Madigan was back in the car just before eleven. A minute or two to smoke a cigarette, just get himself settled before he started down some other street, listening to the same kind of losers bullshit the same kinds of stories.
It was then that he looked in the rearview. Tilted it to see himself dead square.
He looked older than his age. His hair was edging into gray at the temples. The shadows beneath his eyes were now becoming permanent. He carried that worn-out look, ragged and frayed and wearing thin at the edges. Lost was the man that his wives had married, the man that had attracted the mistresses. He was an advertisement for how to do most everything the wrong way. But he would never apologize. Not to himself. What the hell use was that? And he didn’t need redemption or salvation or absolution or forgiveness. What had he read one time? If I forgive you, that’s me saying you can just go ahead and hurt me again and I’ll do nothing. No, he didn’t need forgiveness from anyone. He wasn’t here to argue for his own defense. He was here just to make the bullshit go away. That’s all he needed to do right now. Just ma
ke the bullshit go away.
He rooted around in the glove box. He found a baggie with a couple of Xanax. They chilled him right down when he’d done too much coke. He broke one in half and raised it to his lips. He remembered the taste of them. Hell, these pharmaceutical guys were so damned smart, how come they couldn’t make these things taste like Reese’s or M&M’s or something? He closed his eyes for just a second, and then he lowered the window and dropped the tablet into the gutter. If he was going to try and keep it together, then he should start right now.

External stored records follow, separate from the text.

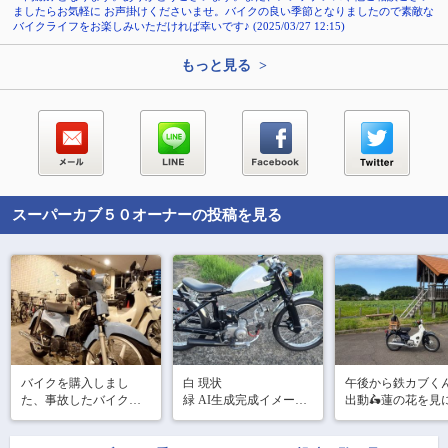
ましたらお気軽に お声掛けくださいませ。バイクの良い季節となりましたので素敵な
バイクライフをお楽しみいただければ幸いです♪ (2025/03/27 12:15)
もっと見る >
スーパーカブ５０
オーナーの投稿を見る
バイクを購入しまし
白 現状

午後から鉄カブく
た、事故したバイクな
緑 AI生成完成イメージ

出動🛵蓮の花を見
んだから色々な修理を
完成までいつまでかか
きましたが、あま
しなきゃだな。。。一
るのか…完成したらカ
いてない💦そこに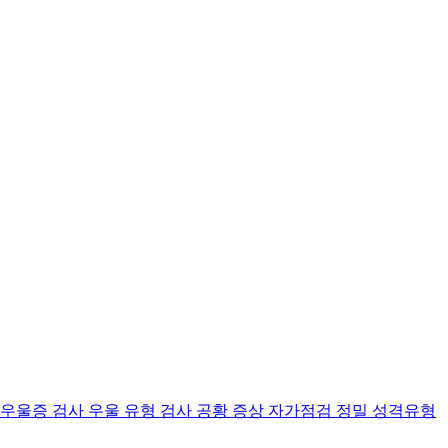
 우울증 검사
우울 유형 검사
공황 증상 자가점검
정밀 성격유형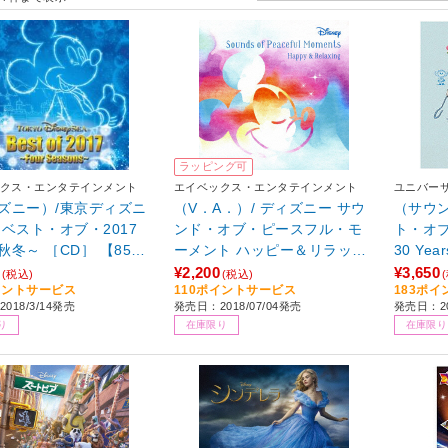
ラッピング可
クス・エンタテインメント
エイベックス・エンタテインメント
ユニバー
ズニー）/東京ディズニ
（V．A．）/ ディズニー サウ
（サウン
 ベスト・オブ・2017
ンド・オブ・ピースフル・モ
ト・オブ
［CD］ 【85
ーメント ハッピー＆リラック
30 Yea
ス
¥2,200
¥3,650
(税込)
(税込)
イントサービス
110ポイントサービス
183ポ
018/3/14発売
発売日：2018/07/04発売
発売日：20
り
在庫限り
在庫限り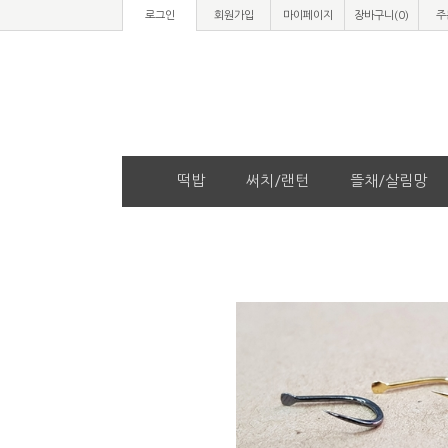
로그인
회원가입
마이페이지
장바구니(
0
)
주
떡밥
써치/랜턴
뜰채/살림망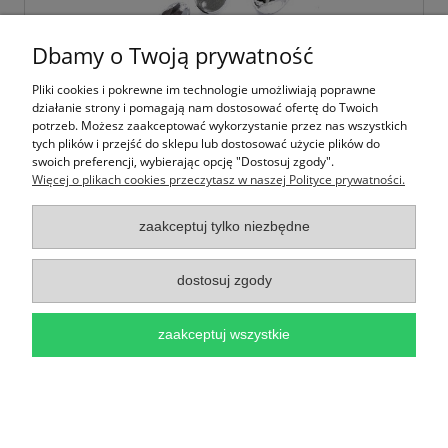
Dbamy o Twoją prywatność
Pliki cookies i pokrewne im technologie umożliwiają poprawne
działanie strony i pomagają nam dostosować ofertę do Twoich
potrzeb. Możesz zaakceptować wykorzystanie przez nas wszystkich
Szlifowane kamienie, dżety do przyszycia
tych plików i przejść do sklepu lub dostosować użycie plików do
8x13mm, 20szt, Krople Crystal
swoich preferencji, wybierając opcję "Dostosuj zgody".
Więcej o plikach cookies przeczytasz w naszej Polityce prywatności.
5,00 zł
zaakceptuj tylko niezbędne
do koszyka
dostosuj zgody
zaakceptuj wszystkie
Ważne Informacje
pokaż pełną wersję strony
Sklep internetowy Shoper.pl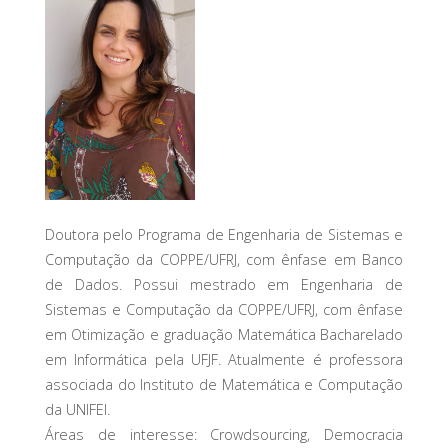
Doutora pelo Programa de Engenharia de Sistemas e
Computação da COPPE/UFRJ, com ênfase em Banco
de Dados. Possui mestrado em Engenharia de
Sistemas e Computação da COPPE/UFRJ, com ênfase
em Otimização e graduação Matemática Bacharelado
em Informática pela UFJF. Atualmente é professora
associada do Instituto de Matemática e Computação
da UNIFEI.
Áreas de interesse: Crowdsourcing, Democracia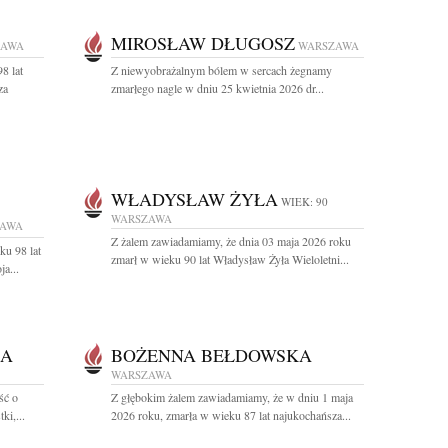
MIROSŁAW DŁUGOSZ
ZAWA
WARSZAWA
8 lat
Z niewyobrażalnym bólem w sercach żegnamy
za
zmarłego nagle w dniu 25 kwietnia 2026 dr...
WŁADYSŁAW ŻYŁA
WIEK: 90
WARSZAWA
ZAWA
Z żalem zawiadamiamy, że dnia 03 maja 2026 roku
ku 98 lat
zmarł w wieku 90 lat Władysław Żyła Wieloletni...
a...
MA
BOŻENNA BEŁDOWSKA
WARSZAWA
ść o
Z głębokim żalem zawiadamiamy, że w dniu 1 maja
ki,...
2026 roku, zmarła w wieku 87 lat najukochańsza...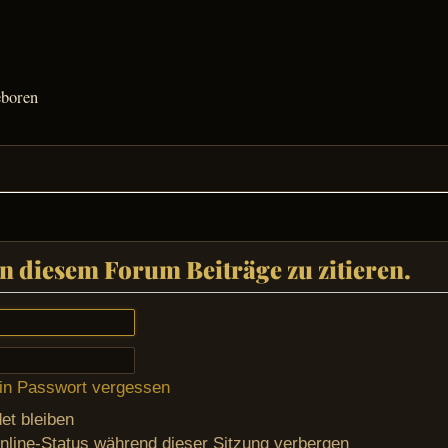
eboren
 diesem Forum Beiträge zu zitieren.
in Passwort vergessen
t bleiben
line-Status während dieser Sitzung verbergen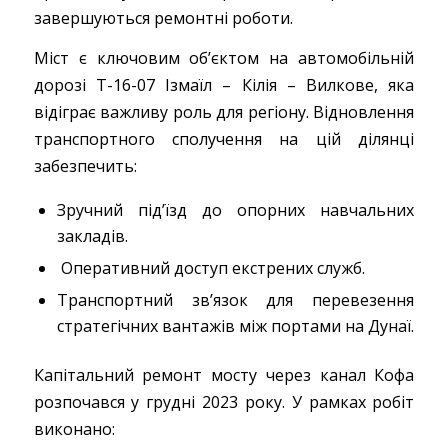
завершуються ремонтні роботи.
Міст є ключовим об’єктом на автомобільній
дорозі Т-16-07 Ізмаїл – Кілія – Вилкове, яка
відіграє важливу роль для регіону. Відновлення
транспортного сполучення на цій ділянці
забезпечить:
Зручний під’їзд до опорних навчальних
закладів.
Оперативний доступ екстрених служб.
Транспортний зв’язок для перевезення
стратегічних вантажів між портами на Дунаї.
Капітальний ремонт мосту через канал Кофа
розпочався у грудні 2023 року. У рамках робіт
виконано: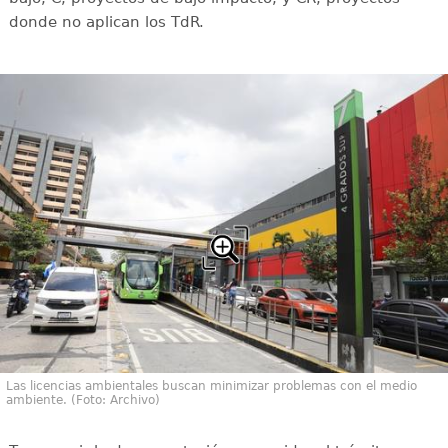
donde no aplican los TdR.
Las licencias ambientales buscan minimizar problemas con el medio
ambiente. (Foto: Archivo)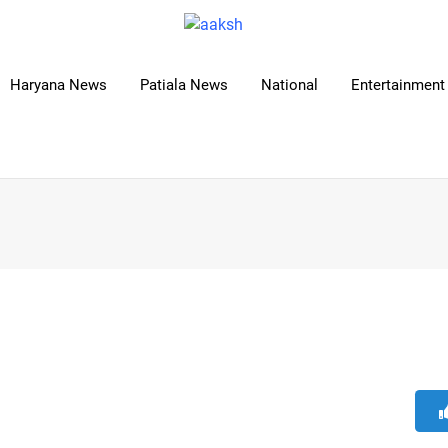
Haryana News
Patiala News
National
Entertainment 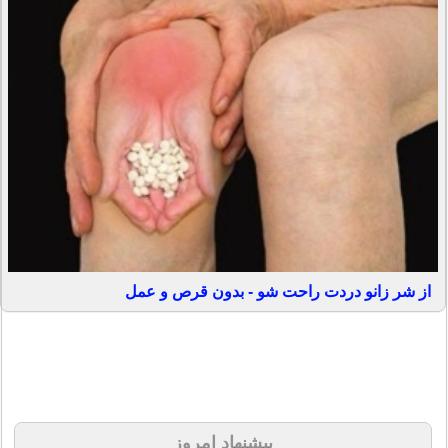
از شر زانو دردت راحت شو - بدون قرص و عمل
پیشنهاد امروز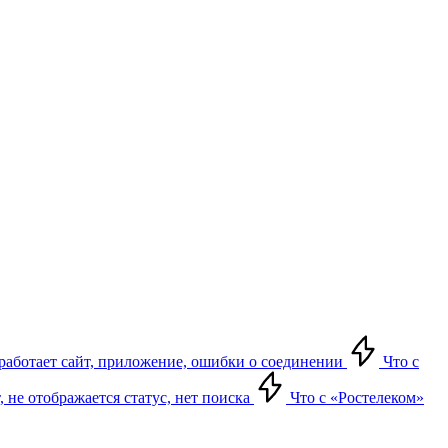
е работает сайт, приложение, ошибки о соединении
Что с
т, не отображается статус, нет поиска
Что с «Ростелеком»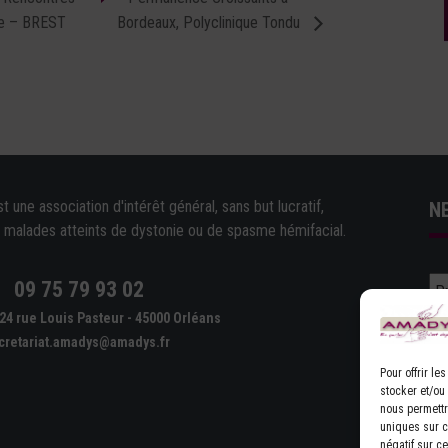
ne – BREST
Bordeaux, Polyclinique Tondu
une association d'intérêt général, sans but lucratif,
N
e malades atteints de dystonie ou de spasme hémifacial.
09 75 79 93 02
e
24 rue Louis Pasteur - 45000 Orléans
cretariat.amadys@amadys.fr
Pour offrir l
stocker et/ou
nous permettr
uniques sur ce
D'
négatif sur ce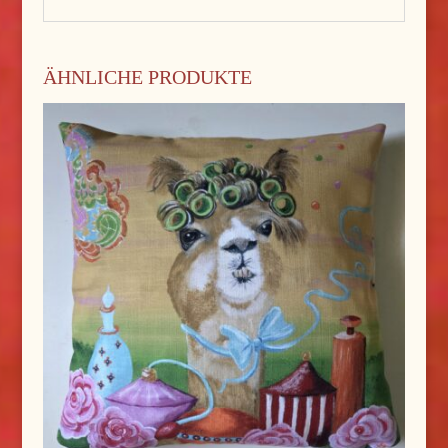
ÄHNLICHE PRODUKTE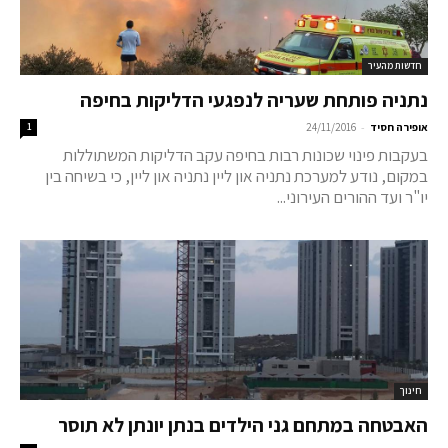
חדשות מהעיר
נתניה פותחת שעריה לנפגעי הדליקות בחיפה
-
אופירה חסיד
24/11/2016
1
בעקבות פינוי שכונות רבות בחיפה עקב הדליקות המשתוללות
במקום, נודע למערכת נתניה און ליין נתניה און ליין, כי בשיחה בין
יו"ר ועד ההורים העירוני...
חינוך
האבטחה במתחם גני הילדים בנתן יונתן לא תוסר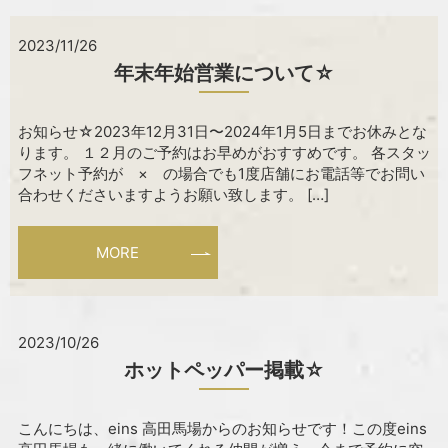
2023/11/26
年末年始営業について☆
お知らせ☆2023年12月31日〜2024年1月5日までお休みとな
ります。 １２月のご予約はお早めがおすすめです。 各スタッ
フネット予約が × の場合でも1度店舗にお電話等でお問い
合わせくださいますようお願い致します。 […]
MORE
2023/10/26
ホットペッパー掲載☆
こんにちは、eins 高田馬場からのお知らせです！この度eins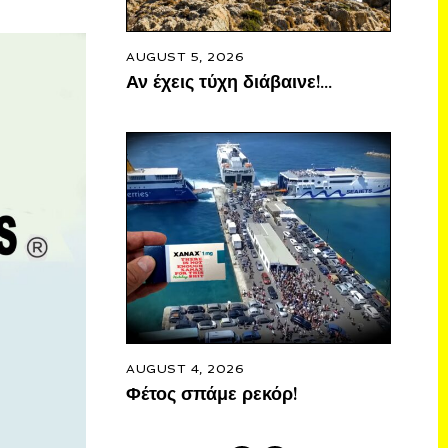
AUGUST 5, 2026
Αν έχεις τύχη διάβαινε!…
AUGUST 4, 2026
Φέτος σπάμε ρεκόρ!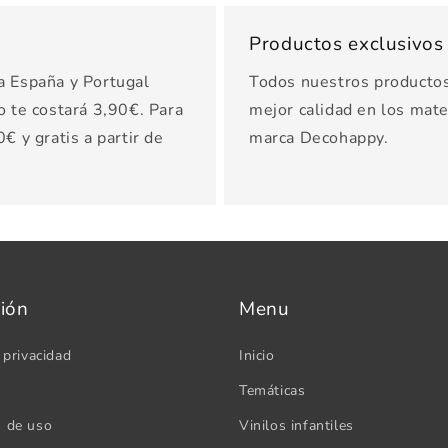
Productos exclusivo
a España y Portugal
Todos nuestros productos 
o te costará 3,90€. Para
mejor calidad en los mater
€ y gratis a partir de
marca Decohappy.
ión
Menu
 privacidad
Inicio
Temáticas
s de uso
Vinilos infantiles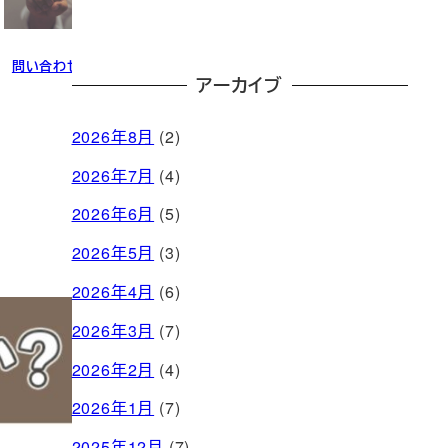
問い合わせる
アーカイブ
2026年8月
(2)
2026年7月
(4)
2026年6月
(5)
2026年5月
(3)
2026年4月
(6)
2026年3月
(7)
2026年2月
(4)
2026年1月
(7)
2025年12月
(7)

Madigan left the car, the pictures of the girl in his hand, and he started up another street.
Three doors in he got a rise.
It was a hesitation, would’ve gone right by him had he not been looking directly at the girl when she saw the picture.
The girl was twenty-five, maybe thirty. She had that spiritual beat-to-shit look that they all had down here, the ever-present certainty that however hard they fought there was never really such a thing as escape. They were all defined by the past, and they tried so hard to forget it. The Russians had a saying: Keep an eye on the past and you’ll see the future half-blind; forget the past and you’ll be blind altogether. They went at it blind, and they went at it angrily, and blind anger had a way of undoing pretty much everything in a bad way.